**TEXT SEGMENT**:
-*-*-
This is kind of hard to write about. I still find that some things are triggering to me.
But then I remember how my sobriety ended last time. One drink and I felt like I was back to the "real me" and wondering why in the hell I'd ever gotten sober in the first place. Then another ten year drinking span... Trying to avoid that.
Anyway, I started drinking with a lot of people. There was always someone to party with any day of the week. I discovered day drinking and thought the guy that introduced me was a genius. I started taking cups to work. Soon I was the one introducing others to my favorite bar tenders and to deviant drinking. My drinking came first above all else. I realized that no one could hurt me and if they did I'd take a shot. I realized that if I was lonely I could walk into a bar. I also saw that I could hustle and get things by hanging out with drunk guys, which also meant I was having a lot of promiscuous sex. The sex was mostly good and times were roaring and I felt cool, well-liked and with rock solid self-esteem.
-*-*-
**DATA PROVIDED**:
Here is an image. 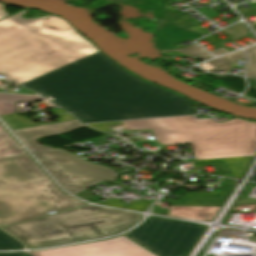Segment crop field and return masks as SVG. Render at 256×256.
Masks as SVG:
<instances>
[{
    "label": "crop field",
    "instance_id": "1",
    "mask_svg": "<svg viewBox=\"0 0 256 256\" xmlns=\"http://www.w3.org/2000/svg\"><path fill=\"white\" fill-rule=\"evenodd\" d=\"M0 21V75L84 123L192 114L193 101L122 68L58 16ZM49 17L48 20H45Z\"/></svg>",
    "mask_w": 256,
    "mask_h": 256
},
{
    "label": "crop field",
    "instance_id": "2",
    "mask_svg": "<svg viewBox=\"0 0 256 256\" xmlns=\"http://www.w3.org/2000/svg\"><path fill=\"white\" fill-rule=\"evenodd\" d=\"M83 205L61 192L27 154L0 159V225Z\"/></svg>",
    "mask_w": 256,
    "mask_h": 256
},
{
    "label": "crop field",
    "instance_id": "3",
    "mask_svg": "<svg viewBox=\"0 0 256 256\" xmlns=\"http://www.w3.org/2000/svg\"><path fill=\"white\" fill-rule=\"evenodd\" d=\"M140 218V214L89 205L3 229L35 248L114 235Z\"/></svg>",
    "mask_w": 256,
    "mask_h": 256
},
{
    "label": "crop field",
    "instance_id": "4",
    "mask_svg": "<svg viewBox=\"0 0 256 256\" xmlns=\"http://www.w3.org/2000/svg\"><path fill=\"white\" fill-rule=\"evenodd\" d=\"M175 144L189 143L196 160L256 153V123L232 119L216 123L212 119L195 120L194 116L169 118Z\"/></svg>",
    "mask_w": 256,
    "mask_h": 256
},
{
    "label": "crop field",
    "instance_id": "5",
    "mask_svg": "<svg viewBox=\"0 0 256 256\" xmlns=\"http://www.w3.org/2000/svg\"><path fill=\"white\" fill-rule=\"evenodd\" d=\"M203 229L204 226L200 224L151 217L125 236L159 256H186ZM0 256H28V254L12 253L0 254Z\"/></svg>",
    "mask_w": 256,
    "mask_h": 256
},
{
    "label": "crop field",
    "instance_id": "6",
    "mask_svg": "<svg viewBox=\"0 0 256 256\" xmlns=\"http://www.w3.org/2000/svg\"><path fill=\"white\" fill-rule=\"evenodd\" d=\"M33 154L72 194L100 181L115 182L117 178L115 171L93 165L63 150L55 149Z\"/></svg>",
    "mask_w": 256,
    "mask_h": 256
},
{
    "label": "crop field",
    "instance_id": "7",
    "mask_svg": "<svg viewBox=\"0 0 256 256\" xmlns=\"http://www.w3.org/2000/svg\"><path fill=\"white\" fill-rule=\"evenodd\" d=\"M32 253L34 256H156L123 236L113 240Z\"/></svg>",
    "mask_w": 256,
    "mask_h": 256
},
{
    "label": "crop field",
    "instance_id": "8",
    "mask_svg": "<svg viewBox=\"0 0 256 256\" xmlns=\"http://www.w3.org/2000/svg\"><path fill=\"white\" fill-rule=\"evenodd\" d=\"M80 122L77 120L58 123L48 126L22 129L14 131L16 135L23 141V143L29 148L31 152L48 150L50 147H44L36 142L40 137L49 136L53 134H60L62 132L74 130L80 127H83Z\"/></svg>",
    "mask_w": 256,
    "mask_h": 256
},
{
    "label": "crop field",
    "instance_id": "9",
    "mask_svg": "<svg viewBox=\"0 0 256 256\" xmlns=\"http://www.w3.org/2000/svg\"><path fill=\"white\" fill-rule=\"evenodd\" d=\"M164 21L166 22V26L162 30H158L163 26ZM154 35L160 51L178 49L174 44L188 39L202 37L200 34L182 30L164 19L158 21Z\"/></svg>",
    "mask_w": 256,
    "mask_h": 256
},
{
    "label": "crop field",
    "instance_id": "10",
    "mask_svg": "<svg viewBox=\"0 0 256 256\" xmlns=\"http://www.w3.org/2000/svg\"><path fill=\"white\" fill-rule=\"evenodd\" d=\"M230 193L231 191L185 194L177 201L163 200L173 203L171 206H222Z\"/></svg>",
    "mask_w": 256,
    "mask_h": 256
},
{
    "label": "crop field",
    "instance_id": "11",
    "mask_svg": "<svg viewBox=\"0 0 256 256\" xmlns=\"http://www.w3.org/2000/svg\"><path fill=\"white\" fill-rule=\"evenodd\" d=\"M220 207H170V215L199 221L212 220Z\"/></svg>",
    "mask_w": 256,
    "mask_h": 256
},
{
    "label": "crop field",
    "instance_id": "12",
    "mask_svg": "<svg viewBox=\"0 0 256 256\" xmlns=\"http://www.w3.org/2000/svg\"><path fill=\"white\" fill-rule=\"evenodd\" d=\"M0 117L6 122V124L12 130L53 124V123H32L26 116H19L17 114L3 115ZM57 117H60V119H58L56 123L75 119L69 114H65Z\"/></svg>",
    "mask_w": 256,
    "mask_h": 256
},
{
    "label": "crop field",
    "instance_id": "13",
    "mask_svg": "<svg viewBox=\"0 0 256 256\" xmlns=\"http://www.w3.org/2000/svg\"><path fill=\"white\" fill-rule=\"evenodd\" d=\"M252 159L253 157H240V158L217 159V160H203V161H194V162L201 163V162L226 161L233 174H223L220 176L243 179Z\"/></svg>",
    "mask_w": 256,
    "mask_h": 256
},
{
    "label": "crop field",
    "instance_id": "14",
    "mask_svg": "<svg viewBox=\"0 0 256 256\" xmlns=\"http://www.w3.org/2000/svg\"><path fill=\"white\" fill-rule=\"evenodd\" d=\"M42 100L50 107L54 105L39 98L38 96H26V95H15V94H0V115L15 113L17 101H34Z\"/></svg>",
    "mask_w": 256,
    "mask_h": 256
},
{
    "label": "crop field",
    "instance_id": "15",
    "mask_svg": "<svg viewBox=\"0 0 256 256\" xmlns=\"http://www.w3.org/2000/svg\"><path fill=\"white\" fill-rule=\"evenodd\" d=\"M156 139L164 145L174 144L168 118L148 120Z\"/></svg>",
    "mask_w": 256,
    "mask_h": 256
},
{
    "label": "crop field",
    "instance_id": "16",
    "mask_svg": "<svg viewBox=\"0 0 256 256\" xmlns=\"http://www.w3.org/2000/svg\"><path fill=\"white\" fill-rule=\"evenodd\" d=\"M243 54H244L243 51H238L236 53L219 58L217 60L204 63L201 65V67L207 71H212V72H215V71L229 72L234 59H245V56Z\"/></svg>",
    "mask_w": 256,
    "mask_h": 256
},
{
    "label": "crop field",
    "instance_id": "17",
    "mask_svg": "<svg viewBox=\"0 0 256 256\" xmlns=\"http://www.w3.org/2000/svg\"><path fill=\"white\" fill-rule=\"evenodd\" d=\"M25 151L8 132L0 133V158L24 154Z\"/></svg>",
    "mask_w": 256,
    "mask_h": 256
},
{
    "label": "crop field",
    "instance_id": "18",
    "mask_svg": "<svg viewBox=\"0 0 256 256\" xmlns=\"http://www.w3.org/2000/svg\"><path fill=\"white\" fill-rule=\"evenodd\" d=\"M154 201H136L130 203V205H126L125 202L119 201L117 199L108 200L105 202H101L98 204L110 206V207H117V208H125L137 211H144L146 210Z\"/></svg>",
    "mask_w": 256,
    "mask_h": 256
},
{
    "label": "crop field",
    "instance_id": "19",
    "mask_svg": "<svg viewBox=\"0 0 256 256\" xmlns=\"http://www.w3.org/2000/svg\"><path fill=\"white\" fill-rule=\"evenodd\" d=\"M23 248L22 244L0 230V250Z\"/></svg>",
    "mask_w": 256,
    "mask_h": 256
},
{
    "label": "crop field",
    "instance_id": "20",
    "mask_svg": "<svg viewBox=\"0 0 256 256\" xmlns=\"http://www.w3.org/2000/svg\"><path fill=\"white\" fill-rule=\"evenodd\" d=\"M176 51H178L184 55H187V56H194V57L204 59V60L213 58L212 56H210L208 53H206L204 50H202L197 45H193V46H190V47H187V48H184L181 50H176Z\"/></svg>",
    "mask_w": 256,
    "mask_h": 256
},
{
    "label": "crop field",
    "instance_id": "21",
    "mask_svg": "<svg viewBox=\"0 0 256 256\" xmlns=\"http://www.w3.org/2000/svg\"><path fill=\"white\" fill-rule=\"evenodd\" d=\"M249 56V62L247 65L246 76L256 77V46L246 49Z\"/></svg>",
    "mask_w": 256,
    "mask_h": 256
},
{
    "label": "crop field",
    "instance_id": "22",
    "mask_svg": "<svg viewBox=\"0 0 256 256\" xmlns=\"http://www.w3.org/2000/svg\"><path fill=\"white\" fill-rule=\"evenodd\" d=\"M126 130L150 129L147 120L123 122Z\"/></svg>",
    "mask_w": 256,
    "mask_h": 256
},
{
    "label": "crop field",
    "instance_id": "23",
    "mask_svg": "<svg viewBox=\"0 0 256 256\" xmlns=\"http://www.w3.org/2000/svg\"><path fill=\"white\" fill-rule=\"evenodd\" d=\"M234 187H235L234 180L223 178L221 183H220V188H219L218 191H220V190H233Z\"/></svg>",
    "mask_w": 256,
    "mask_h": 256
},
{
    "label": "crop field",
    "instance_id": "24",
    "mask_svg": "<svg viewBox=\"0 0 256 256\" xmlns=\"http://www.w3.org/2000/svg\"><path fill=\"white\" fill-rule=\"evenodd\" d=\"M215 167V173L221 174V173H230L225 163H217V164H211Z\"/></svg>",
    "mask_w": 256,
    "mask_h": 256
},
{
    "label": "crop field",
    "instance_id": "25",
    "mask_svg": "<svg viewBox=\"0 0 256 256\" xmlns=\"http://www.w3.org/2000/svg\"><path fill=\"white\" fill-rule=\"evenodd\" d=\"M75 195H77L80 198L85 199V200H88V199L94 197V195L91 192H89L87 189L78 194H75Z\"/></svg>",
    "mask_w": 256,
    "mask_h": 256
},
{
    "label": "crop field",
    "instance_id": "26",
    "mask_svg": "<svg viewBox=\"0 0 256 256\" xmlns=\"http://www.w3.org/2000/svg\"><path fill=\"white\" fill-rule=\"evenodd\" d=\"M211 53L215 54L216 56H220V55L226 54L227 52L219 49V50L211 51Z\"/></svg>",
    "mask_w": 256,
    "mask_h": 256
},
{
    "label": "crop field",
    "instance_id": "27",
    "mask_svg": "<svg viewBox=\"0 0 256 256\" xmlns=\"http://www.w3.org/2000/svg\"><path fill=\"white\" fill-rule=\"evenodd\" d=\"M8 16V14H6L4 11H3V4L0 3V19L3 18V17H6Z\"/></svg>",
    "mask_w": 256,
    "mask_h": 256
},
{
    "label": "crop field",
    "instance_id": "28",
    "mask_svg": "<svg viewBox=\"0 0 256 256\" xmlns=\"http://www.w3.org/2000/svg\"><path fill=\"white\" fill-rule=\"evenodd\" d=\"M50 112L55 115V114H59V113H63L66 112L65 110L58 108V109H54V110H50Z\"/></svg>",
    "mask_w": 256,
    "mask_h": 256
},
{
    "label": "crop field",
    "instance_id": "29",
    "mask_svg": "<svg viewBox=\"0 0 256 256\" xmlns=\"http://www.w3.org/2000/svg\"><path fill=\"white\" fill-rule=\"evenodd\" d=\"M6 131L1 125H0V132Z\"/></svg>",
    "mask_w": 256,
    "mask_h": 256
},
{
    "label": "crop field",
    "instance_id": "30",
    "mask_svg": "<svg viewBox=\"0 0 256 256\" xmlns=\"http://www.w3.org/2000/svg\"><path fill=\"white\" fill-rule=\"evenodd\" d=\"M251 241L256 242V237H252V238H251Z\"/></svg>",
    "mask_w": 256,
    "mask_h": 256
},
{
    "label": "crop field",
    "instance_id": "31",
    "mask_svg": "<svg viewBox=\"0 0 256 256\" xmlns=\"http://www.w3.org/2000/svg\"><path fill=\"white\" fill-rule=\"evenodd\" d=\"M255 180H256V177H255Z\"/></svg>",
    "mask_w": 256,
    "mask_h": 256
}]
</instances>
-*-*-
**CHALLENGE 1**:
Give again everything in the drinking passage from "Anyway, I started" down to "rock solid self-esteem.".
**CHALLENGE 2**:
In the last sentence of the drinking passage, how does the writer say they felt? List each feeling.
**CHALLENGE 3**:
Pick up the drinking passage after its final sentence and keep writing it.

**EXERCISE ANSWER 1**:
Anyway, I started drinking with a lot of people. There was always someone to party with any day of the week. I discovered day drinking and thought the guy that introduced me was a genius. I started taking cups to work. Soon I was the one introducing others to my favorite bar tenders and to deviant drinking. My drinking came first above all else. I realized that no one could hurt me and if they did I'd take a shot. I realized that if I was lonely I could walk into a bar. I also saw that I could hustle and get things by hanging out with drunk guys, which also meant I was having a lot of promiscuous sex. The sex was mostly good and times were roaring and I felt cool, well-liked and with rock solid self-esteem.

**EXERCISE ANSWER 2**:
- cool
- well-liked
- with rock solid self-esteem

**EXERCISE ANSWER 3**:
Problems followed of course. I got pregnant, had to take a paternity test because I wasn't sure whose he was. I didn't want a child, but my mom hated me out of having an abortion. I lost my license and car and walked my ass to doctor's appointments with the shame of passing by neighbors who knew me as the party girl and the pregnancy looked like a joke. My boyfriend left me when my son was a year old. I was already experiencing bad post-partum and my obsession for my bf left me in a dark place feeling like I couldn't go on. Now I had a child I didn't want. I moved places because I couldn't stand to see the things we shared together. Both my child and I had a seizure in the following two months...his from a high fever, mine from what I believed was a broken heart, but probably alcohol withdrawal as well. A counselor over prescribed Clonazapan so I started taking those regularly while drinking. This combo lead me to go crazy and check myself into rehab. In treatment I did everything they encouraged, got my license back, but secretly planned on drinking better when I got out. When treatment ended I moved into a sober living house. Within three days I was walking in the doors drunk and getting the boot. I moved in with a guy I met at AA and caused him to relapse. We went into a full drinking spree all this time while I had my son. He managed to keep his job even though we were throwing back caseloads of beer. All throughout this time I had come to love my son and was trying to keep him away from the craziness as much as possible, dropping him off at his grandma's, etc. Trying to do fun things with him and teach him. That change occurred in treatment.
That relationship didn't last long, within a half a year things went sour and he had me evicted. Without family to go with, we moved into a homeless shelter for a month. Instead of feeling pity and like I had hit rock bottom I decided to "make it fun" by sneaking drinks into the facility and my son's father joined us with his guitar.
For a long time this attitude of minimizing the bad and "making things fun" was my special way of making alcohol fit in my life. I really believed it was helping me even though when I look back none of this would have even happened had I not taken that first drink.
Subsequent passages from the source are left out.